Il Regio di Parma ha il merito di aver riproposto Stiffelio accanto all’arcinota Aida in una stagione austera ma interessante. Il nuovo allestimento, coprodotto con l’Opéra di Monte-Carlo, si presenta con un sipario grigio chiaro chiazzato da nuvole spatolate tono su tono, tagliato da una riga bianca orizzontale che pare tracciata con il gesso: una distinzione manicheistica tra bene e male ma con un colore e un materiale assai deperibile che consentono il perdono, la reversibilità del giudizio sui comportamenti umani e dunque una osmosi tra le due categorie.
La scena di Francesco Calcagnini ha alte pareti grigio chiaro quasi prive di aperture, se non gli accessi sul palco, rimandando a interni asfittici e claustrofobici, anche nella scena del cimitero. Un ambiente di religiosità chiusa e opprimente dove appare ancora più luminosa la decisione del pastore, peraltro perfettamente in linea con il dettato evangelico. I costumi, anch’essi di Francesco Calcagnini, sono uniformemente in grigio scuro e nero, perfetti per l’epoca di inizio Ottocento e l’ambiente sociale, religioso, geografico: che meraviglia quelle scarpone di basso ceto sociale come nei dipinti di Van Gogh e cuffie e cappelli che accentuano l’uniformità degli abiti a coprire il corpo e quindi l’individualità... Solo Raffaele è tutto il tempo in arancio totale, evidentissimo (come la lettera scarlatta sul petto della protagonista del romanzo omonimo, mentre Lina solo nel finale Lina è in bianco.
La regia di Guy Montavon è essenziale ma funzionale alla storia e alla musica, con soluzioni di immediata efficacia, come la presenza del coro oltre il tavolo nel primo atto (una sorta di tribunale popolare) oppure nella rigida geometria del finale, dove campeggiano grandi libri aperti e piovono pietre che però restano a mezz’aria, senza essere scagliate e dunque senza colpire nessuno (d’altronde chi può scagliare la prima pietra?).
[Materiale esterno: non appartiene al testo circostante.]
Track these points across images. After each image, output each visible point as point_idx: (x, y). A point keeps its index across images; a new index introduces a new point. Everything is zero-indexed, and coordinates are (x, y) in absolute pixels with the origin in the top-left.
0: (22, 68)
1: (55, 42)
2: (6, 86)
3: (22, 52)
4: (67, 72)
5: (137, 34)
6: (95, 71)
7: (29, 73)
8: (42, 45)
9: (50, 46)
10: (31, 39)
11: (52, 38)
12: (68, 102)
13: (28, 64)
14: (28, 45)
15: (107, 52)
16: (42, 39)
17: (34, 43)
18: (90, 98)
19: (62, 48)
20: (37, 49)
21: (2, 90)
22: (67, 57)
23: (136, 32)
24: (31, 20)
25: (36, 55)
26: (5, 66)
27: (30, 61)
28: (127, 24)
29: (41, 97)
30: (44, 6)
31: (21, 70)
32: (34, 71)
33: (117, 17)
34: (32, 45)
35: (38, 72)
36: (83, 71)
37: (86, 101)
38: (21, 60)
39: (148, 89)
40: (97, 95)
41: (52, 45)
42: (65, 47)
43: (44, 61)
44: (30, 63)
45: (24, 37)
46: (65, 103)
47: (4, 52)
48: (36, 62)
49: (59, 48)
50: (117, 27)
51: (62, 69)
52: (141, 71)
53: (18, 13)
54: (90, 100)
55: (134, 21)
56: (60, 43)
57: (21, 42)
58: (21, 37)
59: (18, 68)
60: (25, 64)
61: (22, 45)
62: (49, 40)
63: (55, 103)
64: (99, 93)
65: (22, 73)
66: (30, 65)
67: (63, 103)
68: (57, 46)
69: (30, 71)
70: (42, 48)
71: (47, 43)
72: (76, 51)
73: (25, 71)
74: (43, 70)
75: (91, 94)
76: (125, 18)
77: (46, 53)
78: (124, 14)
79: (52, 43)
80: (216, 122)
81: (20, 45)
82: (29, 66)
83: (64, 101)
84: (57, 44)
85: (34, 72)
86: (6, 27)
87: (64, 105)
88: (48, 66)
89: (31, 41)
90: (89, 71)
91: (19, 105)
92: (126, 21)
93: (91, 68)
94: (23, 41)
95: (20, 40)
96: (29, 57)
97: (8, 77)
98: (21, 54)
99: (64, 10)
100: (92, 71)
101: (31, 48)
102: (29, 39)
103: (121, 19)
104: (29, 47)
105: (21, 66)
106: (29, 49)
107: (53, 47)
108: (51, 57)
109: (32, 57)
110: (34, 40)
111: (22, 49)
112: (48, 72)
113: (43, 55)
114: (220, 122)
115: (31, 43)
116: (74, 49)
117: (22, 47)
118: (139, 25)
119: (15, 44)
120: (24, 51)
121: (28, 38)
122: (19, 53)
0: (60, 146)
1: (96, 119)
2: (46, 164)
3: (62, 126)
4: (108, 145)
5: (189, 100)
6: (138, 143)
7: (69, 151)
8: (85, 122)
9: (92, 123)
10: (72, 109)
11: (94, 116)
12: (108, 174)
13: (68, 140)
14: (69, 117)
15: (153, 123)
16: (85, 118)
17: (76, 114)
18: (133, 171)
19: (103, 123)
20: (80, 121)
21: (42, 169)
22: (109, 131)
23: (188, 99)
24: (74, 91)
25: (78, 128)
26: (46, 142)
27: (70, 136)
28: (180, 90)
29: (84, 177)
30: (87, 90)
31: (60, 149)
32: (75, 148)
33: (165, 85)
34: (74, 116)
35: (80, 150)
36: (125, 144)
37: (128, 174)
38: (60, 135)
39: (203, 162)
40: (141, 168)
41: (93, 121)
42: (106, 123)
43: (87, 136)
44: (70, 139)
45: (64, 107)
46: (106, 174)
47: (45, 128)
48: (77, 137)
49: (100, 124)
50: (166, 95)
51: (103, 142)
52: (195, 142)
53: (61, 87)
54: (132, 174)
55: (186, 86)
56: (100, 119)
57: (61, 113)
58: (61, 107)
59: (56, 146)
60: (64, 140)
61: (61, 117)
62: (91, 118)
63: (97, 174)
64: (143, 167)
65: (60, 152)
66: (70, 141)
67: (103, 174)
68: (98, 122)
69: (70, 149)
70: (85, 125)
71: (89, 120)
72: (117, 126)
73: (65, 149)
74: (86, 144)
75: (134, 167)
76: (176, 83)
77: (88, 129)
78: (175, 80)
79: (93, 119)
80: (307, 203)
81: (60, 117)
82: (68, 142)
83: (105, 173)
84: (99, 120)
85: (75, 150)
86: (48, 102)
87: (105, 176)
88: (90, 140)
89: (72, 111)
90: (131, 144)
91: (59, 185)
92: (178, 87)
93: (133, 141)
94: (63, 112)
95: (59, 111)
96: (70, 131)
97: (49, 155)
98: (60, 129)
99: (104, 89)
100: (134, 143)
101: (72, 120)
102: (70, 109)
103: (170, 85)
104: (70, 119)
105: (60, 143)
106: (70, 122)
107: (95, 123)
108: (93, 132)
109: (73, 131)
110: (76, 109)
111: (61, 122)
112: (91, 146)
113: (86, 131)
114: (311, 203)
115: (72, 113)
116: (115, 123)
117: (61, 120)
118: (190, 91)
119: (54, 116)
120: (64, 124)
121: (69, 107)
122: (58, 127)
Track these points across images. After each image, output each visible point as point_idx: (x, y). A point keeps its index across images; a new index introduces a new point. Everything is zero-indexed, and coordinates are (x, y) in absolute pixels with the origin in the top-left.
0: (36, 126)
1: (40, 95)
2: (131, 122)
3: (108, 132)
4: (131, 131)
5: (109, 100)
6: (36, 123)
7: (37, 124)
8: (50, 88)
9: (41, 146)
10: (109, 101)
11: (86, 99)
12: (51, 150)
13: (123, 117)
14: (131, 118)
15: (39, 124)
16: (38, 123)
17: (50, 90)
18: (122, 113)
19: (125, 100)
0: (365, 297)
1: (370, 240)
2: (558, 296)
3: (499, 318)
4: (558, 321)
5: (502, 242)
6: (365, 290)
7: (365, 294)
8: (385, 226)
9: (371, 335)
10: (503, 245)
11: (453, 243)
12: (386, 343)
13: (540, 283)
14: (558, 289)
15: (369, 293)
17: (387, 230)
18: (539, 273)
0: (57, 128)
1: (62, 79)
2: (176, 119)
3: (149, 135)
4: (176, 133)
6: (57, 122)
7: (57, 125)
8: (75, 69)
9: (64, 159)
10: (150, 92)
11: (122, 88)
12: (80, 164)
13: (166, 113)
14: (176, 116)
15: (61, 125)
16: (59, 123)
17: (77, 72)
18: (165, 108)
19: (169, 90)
Durante la recita spesso i protagonisti brandiscono il crocifisso, fatto questo che riempie di maggiore significato il perdono finale. Il regista, secondo noi giustamente, non impone l’attenzione su nessuno dei protagonisti, ma fa di Stiffelio un’opera corale e ambientale.

Andrea Battistoni, primo direttore ospite a Parma, raccorda perfettamente e con molta grinta buca e palco con gesto ampio e sicuro; il suono è curato, reso con affascinanti contrasti e apporti solistici significativi: corno inglese, violoncello e fagotto hanno uno spazio evidente, come l’apporto dell’organo di Simone Savina. Indimenticabile nella sinfonia l’assolo di tromba che parla di cupezze nordiche, di asfittica religiosità che governa la vita sociale: ma tutta l’ouverture rende evidente come la partitura sia cerniera tra il primo e il secondo Verdi. Battistoni assicura tempi scattanti, sgranati con precisione, che si serrano in modo incalzante, al punto che gli intervalli quasi disturbano, tanta è la compattezza che il direttore ottiene dall’orchestra di casa.
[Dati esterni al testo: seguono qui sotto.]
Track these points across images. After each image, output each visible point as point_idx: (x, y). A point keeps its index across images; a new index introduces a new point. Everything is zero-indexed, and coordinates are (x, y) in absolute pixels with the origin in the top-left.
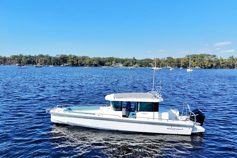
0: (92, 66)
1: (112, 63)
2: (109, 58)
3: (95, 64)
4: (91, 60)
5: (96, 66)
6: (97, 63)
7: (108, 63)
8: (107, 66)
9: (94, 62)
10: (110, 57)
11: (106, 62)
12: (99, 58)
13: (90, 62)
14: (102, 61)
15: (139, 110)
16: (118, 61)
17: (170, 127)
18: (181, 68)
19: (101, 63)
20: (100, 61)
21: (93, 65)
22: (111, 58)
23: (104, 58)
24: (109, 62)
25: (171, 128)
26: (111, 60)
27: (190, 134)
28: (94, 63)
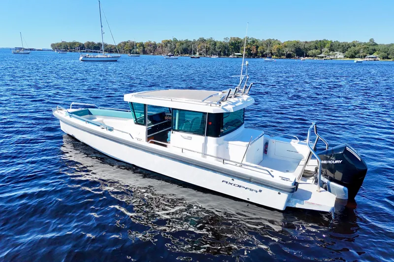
0: (282, 57)
1: (321, 51)
2: (317, 42)
3: (288, 53)
4: (281, 45)
5: (289, 56)
6: (292, 51)
7: (314, 51)
8: (312, 56)
9: (287, 49)
10: (319, 40)
11: (310, 50)
12: (298, 43)
13: (279, 50)
14: (302, 47)
15: (176, 129)
16: (333, 47)
17: (229, 179)
19: (300, 51)
20: (299, 48)
21: (283, 55)
22: (320, 41)
23: (306, 42)
24: (317, 49)
25: (232, 182)
26: (320, 46)
28: (287, 51)
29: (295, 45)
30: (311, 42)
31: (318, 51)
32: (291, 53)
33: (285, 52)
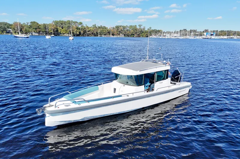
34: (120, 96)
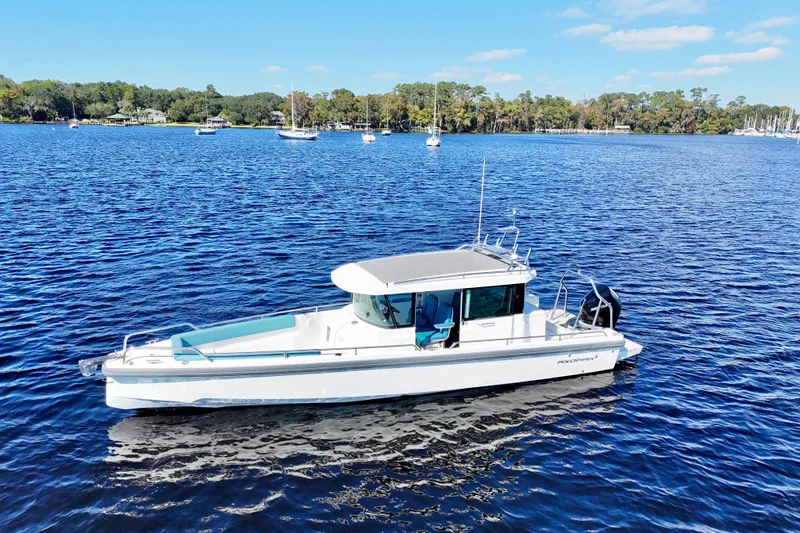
0: (23, 118)
1: (116, 105)
2: (102, 86)
3: (36, 108)
4: (13, 90)
5: (40, 117)
6: (45, 105)
7: (99, 106)
8: (99, 117)
9: (32, 101)
10: (106, 82)
11: (90, 103)
12: (56, 85)
13: (9, 101)
14: (70, 96)
15: (467, 316)
16: (142, 99)
18: (385, 132)
19: (65, 106)
20: (64, 99)
21: (25, 113)
22: (109, 84)
23: (78, 85)
24: (106, 102)
26: (111, 94)
27: (612, 367)
28: (32, 103)
29: (49, 90)
30: (88, 86)
31: (110, 106)
32: (45, 109)
33: (28, 108)
34: (318, 352)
Ji Myung Hoon è uno Stiffelio giovane e passionale, del quale si sono apprezzate la morbidezza della voce, la luminosità del timbro e la cura nella pronuncia, seppur prodigo di colori. La Lina di Alisa Zinovjeva è corretta nell’esecuzione e giustamente lamentosa nel timbro, per cui le si perdona facilmente qualche asprezza. Hayato Kamie è uno Stankar impetuoso nel temperamento attoriale e vocalmente adeguato anche nel registro alto ma non brillante particolarmente per un fraseggio non impeccabile e il timbro. Molto bravo Gabriele Mangione, il cui Raffaele mostra il carattere spavaldo del seduttore, senza temere gli acuti. Con loro George Andguladze (Jorg), Cosimo Vassallo (Federico), Lorelay Solis (Dorotea) e il coro del Regio ottimamente preparato da Martino Faggiani.

Pubblico internazionale, soprattutto dal lontano Oriente; vivo successo con molti applausi a scena aperta e nel finale. Nel programma di sala vengono riproposti i saggi di Julian Budden e Giovanni Morelli, fondamentali per la conoscenza di Stiffelio.